Früher hätten wir gesagt “Das gibt es in keinem dreiteiligen Russenfilm” was es aktuell aus dem Innenministerium zu lesen/hören gibt. So berichtet der SpOn von Plänen von uns Bundesinnenminister, stärker Personal zwischen Polizei und den Geheimdiensten (aka Verfassungsschutz) austauschen zu wollen. Gut, in einem Russenfilm könnte es sowas doch geben, aber dennoch lässt es sich bei SpOn nur mit Nackenstütze gegen gar allzu exzensives Kopfschütteln lesen:

Zunächst sollen nach dem Willen von Bundesinnenminister Thomas de Maizière Führungskräfte rotieren, später soll das Programm auf Beamte des mittleren und gehobenen Dienstes ausgeweitet werden. Geheimdienstler, so sieht es die Rahmenvereinbarung vor, werden während der ein bis zwei Jahre dauernden Rotation “nicht mit Vollzugsaufgaben” betraut. Polizisten seien “vom Legalitätsprinzip”, das sie zu Ermittlungen verpflichtet, “zu entbinden”.
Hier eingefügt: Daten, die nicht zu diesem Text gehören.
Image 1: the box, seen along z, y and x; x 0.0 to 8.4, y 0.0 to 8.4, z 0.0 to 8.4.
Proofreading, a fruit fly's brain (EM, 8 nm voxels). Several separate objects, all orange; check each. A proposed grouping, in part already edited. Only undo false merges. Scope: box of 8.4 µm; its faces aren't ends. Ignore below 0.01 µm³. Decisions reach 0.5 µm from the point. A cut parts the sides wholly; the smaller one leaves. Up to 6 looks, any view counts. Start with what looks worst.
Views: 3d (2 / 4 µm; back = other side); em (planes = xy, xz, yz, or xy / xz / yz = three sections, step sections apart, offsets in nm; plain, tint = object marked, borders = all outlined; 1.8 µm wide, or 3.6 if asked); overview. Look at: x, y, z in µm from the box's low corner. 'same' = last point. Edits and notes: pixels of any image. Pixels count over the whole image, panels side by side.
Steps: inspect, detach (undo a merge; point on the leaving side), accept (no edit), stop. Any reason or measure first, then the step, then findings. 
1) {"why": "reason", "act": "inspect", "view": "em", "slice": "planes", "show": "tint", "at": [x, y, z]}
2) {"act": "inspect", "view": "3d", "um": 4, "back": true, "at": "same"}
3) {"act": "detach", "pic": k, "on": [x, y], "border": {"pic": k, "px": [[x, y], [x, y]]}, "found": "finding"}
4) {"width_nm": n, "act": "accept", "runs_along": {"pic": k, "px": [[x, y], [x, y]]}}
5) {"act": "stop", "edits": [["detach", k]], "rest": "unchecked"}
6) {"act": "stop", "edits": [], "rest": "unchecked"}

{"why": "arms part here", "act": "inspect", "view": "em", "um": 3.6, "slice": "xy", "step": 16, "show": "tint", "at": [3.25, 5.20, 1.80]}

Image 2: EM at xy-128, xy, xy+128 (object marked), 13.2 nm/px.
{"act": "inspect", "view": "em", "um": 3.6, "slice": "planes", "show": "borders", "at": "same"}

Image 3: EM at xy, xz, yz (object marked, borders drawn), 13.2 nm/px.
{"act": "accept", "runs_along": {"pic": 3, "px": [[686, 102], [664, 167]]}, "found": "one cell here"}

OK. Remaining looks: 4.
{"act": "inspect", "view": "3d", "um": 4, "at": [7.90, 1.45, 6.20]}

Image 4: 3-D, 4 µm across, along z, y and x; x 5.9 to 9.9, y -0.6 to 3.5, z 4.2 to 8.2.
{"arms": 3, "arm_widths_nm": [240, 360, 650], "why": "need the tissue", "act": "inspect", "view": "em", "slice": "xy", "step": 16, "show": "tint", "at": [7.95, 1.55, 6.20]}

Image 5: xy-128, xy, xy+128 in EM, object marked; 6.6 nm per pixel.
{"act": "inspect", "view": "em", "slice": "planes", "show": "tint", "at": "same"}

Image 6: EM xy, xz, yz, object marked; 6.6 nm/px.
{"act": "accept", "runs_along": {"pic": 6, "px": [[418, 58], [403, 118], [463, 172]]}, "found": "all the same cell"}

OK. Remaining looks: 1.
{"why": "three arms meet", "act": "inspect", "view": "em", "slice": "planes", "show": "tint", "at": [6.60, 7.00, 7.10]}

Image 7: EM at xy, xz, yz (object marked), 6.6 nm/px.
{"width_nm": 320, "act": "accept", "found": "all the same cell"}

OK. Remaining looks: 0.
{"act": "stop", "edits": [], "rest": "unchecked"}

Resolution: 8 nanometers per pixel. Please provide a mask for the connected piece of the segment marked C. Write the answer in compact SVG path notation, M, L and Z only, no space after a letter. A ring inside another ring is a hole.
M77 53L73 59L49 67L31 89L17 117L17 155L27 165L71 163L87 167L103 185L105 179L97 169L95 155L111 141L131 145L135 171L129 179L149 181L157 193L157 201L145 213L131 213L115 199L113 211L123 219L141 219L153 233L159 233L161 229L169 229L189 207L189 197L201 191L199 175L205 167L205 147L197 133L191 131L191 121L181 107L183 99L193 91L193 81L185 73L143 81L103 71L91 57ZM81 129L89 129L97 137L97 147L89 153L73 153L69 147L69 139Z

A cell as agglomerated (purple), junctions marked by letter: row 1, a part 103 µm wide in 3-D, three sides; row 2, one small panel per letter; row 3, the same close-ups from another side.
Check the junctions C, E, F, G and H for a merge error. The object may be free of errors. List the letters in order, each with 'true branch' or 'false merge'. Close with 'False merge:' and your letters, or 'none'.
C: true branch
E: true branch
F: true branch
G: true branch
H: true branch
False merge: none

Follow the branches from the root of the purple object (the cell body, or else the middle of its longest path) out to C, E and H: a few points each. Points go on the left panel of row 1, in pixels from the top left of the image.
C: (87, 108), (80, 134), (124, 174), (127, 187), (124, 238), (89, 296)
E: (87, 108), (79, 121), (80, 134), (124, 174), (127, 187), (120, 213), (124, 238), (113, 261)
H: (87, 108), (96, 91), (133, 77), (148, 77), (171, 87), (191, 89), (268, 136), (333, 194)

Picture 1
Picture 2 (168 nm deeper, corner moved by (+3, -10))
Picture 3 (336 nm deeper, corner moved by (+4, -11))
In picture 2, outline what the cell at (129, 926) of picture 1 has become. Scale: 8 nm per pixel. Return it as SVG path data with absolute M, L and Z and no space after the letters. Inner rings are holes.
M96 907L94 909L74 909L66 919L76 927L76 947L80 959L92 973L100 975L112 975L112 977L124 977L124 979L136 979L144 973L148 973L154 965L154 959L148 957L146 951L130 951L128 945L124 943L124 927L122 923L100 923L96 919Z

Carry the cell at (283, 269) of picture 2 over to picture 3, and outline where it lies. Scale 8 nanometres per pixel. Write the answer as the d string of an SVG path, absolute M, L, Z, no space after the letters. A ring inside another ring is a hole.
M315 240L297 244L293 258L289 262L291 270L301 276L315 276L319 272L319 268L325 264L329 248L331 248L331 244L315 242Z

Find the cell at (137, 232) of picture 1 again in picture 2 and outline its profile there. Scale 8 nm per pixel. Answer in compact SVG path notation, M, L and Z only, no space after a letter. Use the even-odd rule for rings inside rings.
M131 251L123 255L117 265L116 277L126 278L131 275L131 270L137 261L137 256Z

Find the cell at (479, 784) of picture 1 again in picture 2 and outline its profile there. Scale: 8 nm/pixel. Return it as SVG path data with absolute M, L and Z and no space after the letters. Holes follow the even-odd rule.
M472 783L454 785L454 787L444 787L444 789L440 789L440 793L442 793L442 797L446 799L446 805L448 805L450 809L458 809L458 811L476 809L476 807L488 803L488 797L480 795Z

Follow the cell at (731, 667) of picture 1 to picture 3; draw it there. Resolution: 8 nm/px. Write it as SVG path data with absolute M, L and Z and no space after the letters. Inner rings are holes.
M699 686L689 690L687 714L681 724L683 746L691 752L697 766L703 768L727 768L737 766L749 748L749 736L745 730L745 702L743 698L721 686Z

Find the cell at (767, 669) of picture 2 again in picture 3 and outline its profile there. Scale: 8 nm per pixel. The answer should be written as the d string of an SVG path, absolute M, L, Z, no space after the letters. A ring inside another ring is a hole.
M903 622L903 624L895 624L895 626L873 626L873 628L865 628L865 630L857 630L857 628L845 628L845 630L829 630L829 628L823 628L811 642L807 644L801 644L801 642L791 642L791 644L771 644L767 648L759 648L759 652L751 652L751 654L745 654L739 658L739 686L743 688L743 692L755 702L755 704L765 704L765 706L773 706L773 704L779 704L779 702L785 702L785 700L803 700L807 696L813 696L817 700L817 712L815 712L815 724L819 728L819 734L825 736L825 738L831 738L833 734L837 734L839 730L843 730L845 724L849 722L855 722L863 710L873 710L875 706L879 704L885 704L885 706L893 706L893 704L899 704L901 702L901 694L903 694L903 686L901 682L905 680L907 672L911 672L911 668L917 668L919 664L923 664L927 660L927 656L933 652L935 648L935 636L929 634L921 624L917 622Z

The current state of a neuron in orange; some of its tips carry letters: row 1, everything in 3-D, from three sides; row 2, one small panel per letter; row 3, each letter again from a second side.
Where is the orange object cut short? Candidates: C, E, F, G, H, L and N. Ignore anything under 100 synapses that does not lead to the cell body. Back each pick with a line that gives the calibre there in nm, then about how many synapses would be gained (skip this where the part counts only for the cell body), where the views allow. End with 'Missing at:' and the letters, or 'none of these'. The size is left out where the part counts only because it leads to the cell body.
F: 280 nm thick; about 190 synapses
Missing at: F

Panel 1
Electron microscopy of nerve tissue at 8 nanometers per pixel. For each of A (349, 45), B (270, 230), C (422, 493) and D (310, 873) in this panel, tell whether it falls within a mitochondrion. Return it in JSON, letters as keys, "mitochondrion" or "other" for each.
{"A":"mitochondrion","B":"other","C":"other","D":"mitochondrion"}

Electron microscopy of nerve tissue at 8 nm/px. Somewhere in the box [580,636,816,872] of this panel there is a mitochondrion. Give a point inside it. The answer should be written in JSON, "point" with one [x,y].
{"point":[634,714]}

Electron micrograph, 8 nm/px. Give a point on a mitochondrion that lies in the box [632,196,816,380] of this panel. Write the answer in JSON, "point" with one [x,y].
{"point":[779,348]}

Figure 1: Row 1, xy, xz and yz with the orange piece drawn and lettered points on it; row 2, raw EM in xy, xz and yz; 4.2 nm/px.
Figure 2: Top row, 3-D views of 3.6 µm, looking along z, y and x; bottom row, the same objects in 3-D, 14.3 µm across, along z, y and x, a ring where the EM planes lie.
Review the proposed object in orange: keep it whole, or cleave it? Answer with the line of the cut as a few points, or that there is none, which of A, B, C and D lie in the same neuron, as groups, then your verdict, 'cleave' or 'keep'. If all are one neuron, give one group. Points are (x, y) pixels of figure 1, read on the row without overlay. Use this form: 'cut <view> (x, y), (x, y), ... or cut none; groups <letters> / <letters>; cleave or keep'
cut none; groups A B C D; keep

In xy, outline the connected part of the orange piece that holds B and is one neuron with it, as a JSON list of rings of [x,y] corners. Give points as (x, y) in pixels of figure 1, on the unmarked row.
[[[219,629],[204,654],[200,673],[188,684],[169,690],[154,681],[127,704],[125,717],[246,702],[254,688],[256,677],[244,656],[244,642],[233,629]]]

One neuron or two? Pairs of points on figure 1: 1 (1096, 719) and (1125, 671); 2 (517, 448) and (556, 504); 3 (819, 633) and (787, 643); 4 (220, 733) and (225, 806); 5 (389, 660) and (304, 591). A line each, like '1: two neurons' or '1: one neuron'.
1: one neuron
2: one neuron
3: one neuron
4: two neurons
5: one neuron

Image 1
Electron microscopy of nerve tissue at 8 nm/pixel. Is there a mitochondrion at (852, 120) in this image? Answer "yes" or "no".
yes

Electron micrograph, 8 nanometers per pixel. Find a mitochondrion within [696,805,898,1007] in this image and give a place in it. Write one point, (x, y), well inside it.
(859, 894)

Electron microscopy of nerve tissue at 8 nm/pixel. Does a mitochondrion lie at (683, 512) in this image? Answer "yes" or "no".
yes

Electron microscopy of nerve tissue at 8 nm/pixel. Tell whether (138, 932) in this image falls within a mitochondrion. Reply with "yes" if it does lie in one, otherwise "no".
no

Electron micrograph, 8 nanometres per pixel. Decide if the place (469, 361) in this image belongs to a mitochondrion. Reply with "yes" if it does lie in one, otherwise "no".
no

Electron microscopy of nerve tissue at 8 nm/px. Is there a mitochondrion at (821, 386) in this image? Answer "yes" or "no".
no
Aus meiner Sicht ist das ein Verstoß zwischen dem Trennungsgebot von Polizei und Geheimdiensten, die vom früheren Gesetzgeber mit Absicht getroffen wurde. Durch den Austausch von Personal, egal welche Stufe, kann nicht mehr sichergestellt werden, dass keine Vermischung der Aufgaben stattfindet. Da kann auf dem Papier und in den Willenserklärungen stehen, was will. Ein Dokument ist schnell kopiert und später als Ermittlungsgrund bzw. Anfangsindiez verwendbar. Zum Beispiel.

Ein netter Einstieg für eine Wikipediasession kann man hier finden. Schnell, so lange es noch relevant ist!

Update: Fefe hat auch was darüber.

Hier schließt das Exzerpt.